### Requirement
In the records below, find the line with "(595, 405) none" and the line with "(1020, 351) none". Print both exactly, along with every line between them, and no other line.

### Supplied information
★ ★ ★ ★ ★ ★ ★

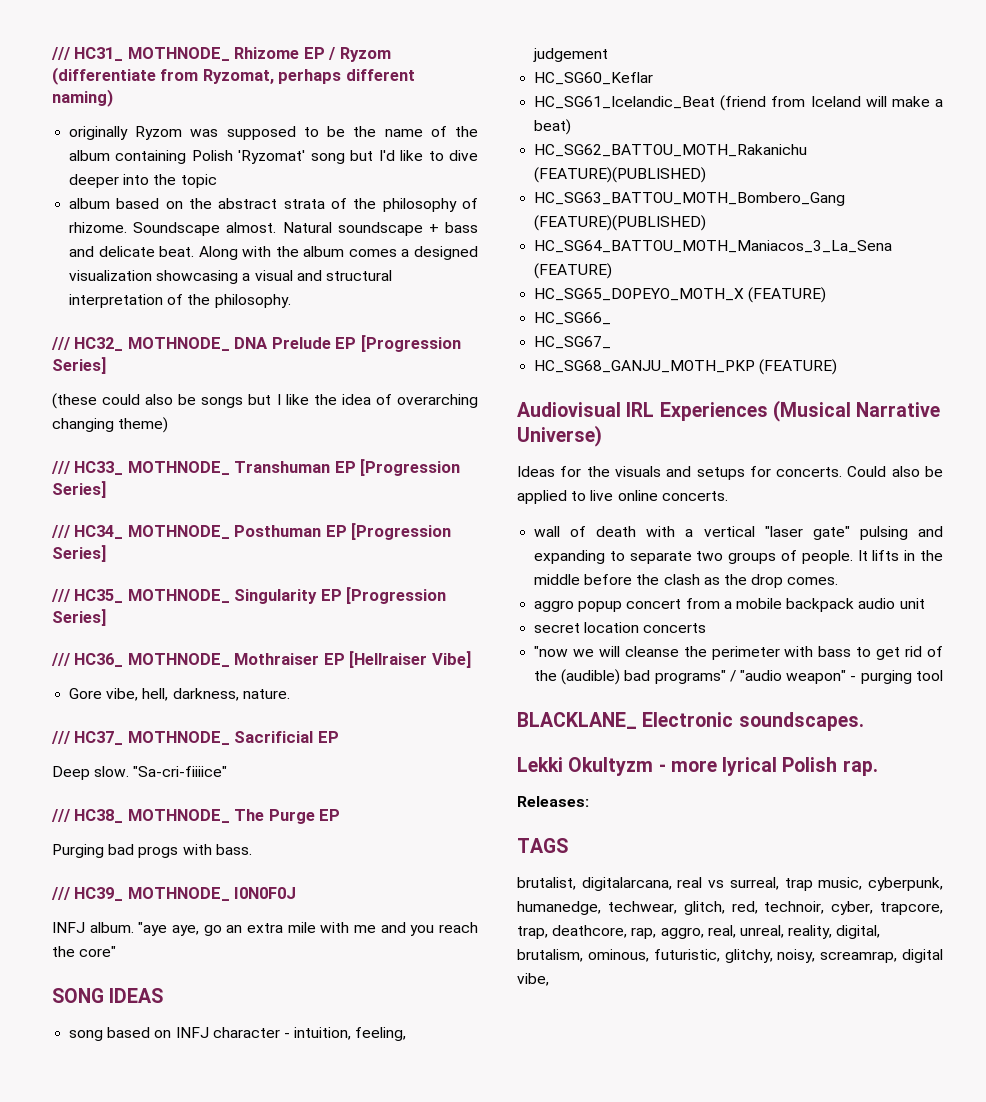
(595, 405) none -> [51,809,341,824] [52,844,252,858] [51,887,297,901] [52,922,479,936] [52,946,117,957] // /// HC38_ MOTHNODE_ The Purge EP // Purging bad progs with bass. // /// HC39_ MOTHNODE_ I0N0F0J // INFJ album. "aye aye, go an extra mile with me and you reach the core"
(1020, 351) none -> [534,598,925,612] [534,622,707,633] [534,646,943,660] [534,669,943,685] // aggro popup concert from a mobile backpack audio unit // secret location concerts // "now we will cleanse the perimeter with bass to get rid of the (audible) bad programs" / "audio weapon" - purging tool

★ ★ ★ ★ ★ ★ ★

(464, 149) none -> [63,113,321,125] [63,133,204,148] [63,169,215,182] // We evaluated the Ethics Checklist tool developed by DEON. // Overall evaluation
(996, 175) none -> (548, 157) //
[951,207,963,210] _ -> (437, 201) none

★ ★ ★ ★ ★ ★ ★

### Exercise answer
(595, 405) none -> [51,809,341,824] [52,844,252,858] [51,887,297,901] [52,922,479,936] [52,946,117,957] // /// HC38_ MOTHNODE_ The Purge EP // Purging bad progs with bass. // /// HC39_ MOTHNODE_ I0N0F0J // INFJ album. "aye aye, go an extra mile with me and you reach the core"
(1020, 351) none -> [534,598,925,612] [534,622,707,633] [534,646,943,660] [534,669,943,685] // aggro popup concert from a mobile backpack audio unit // secret location concerts // "now we will cleanse the perimeter with bass to get rid of the (audible) bad programs" / "audio weapon" - purging tool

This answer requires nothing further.